##### Supplied records #####

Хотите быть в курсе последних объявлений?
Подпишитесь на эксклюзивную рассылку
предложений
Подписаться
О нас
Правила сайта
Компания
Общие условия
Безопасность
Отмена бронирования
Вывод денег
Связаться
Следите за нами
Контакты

#####

▶ [What is needed] Rewrite the lines of the items above, changing "Контакты" to "Обратная связь" and leaving every other word as it is.

▶ [Result of the task]
Хотите быть в курсе последних объявлений?
Подпишитесь на эксклюзивную рассылку
предложений
Подписаться
О нас
Правила сайта
Компания
Общие условия
Безопасность
Отмена бронирования
Вывод денег
Связаться
Следите за нами
Обратная связь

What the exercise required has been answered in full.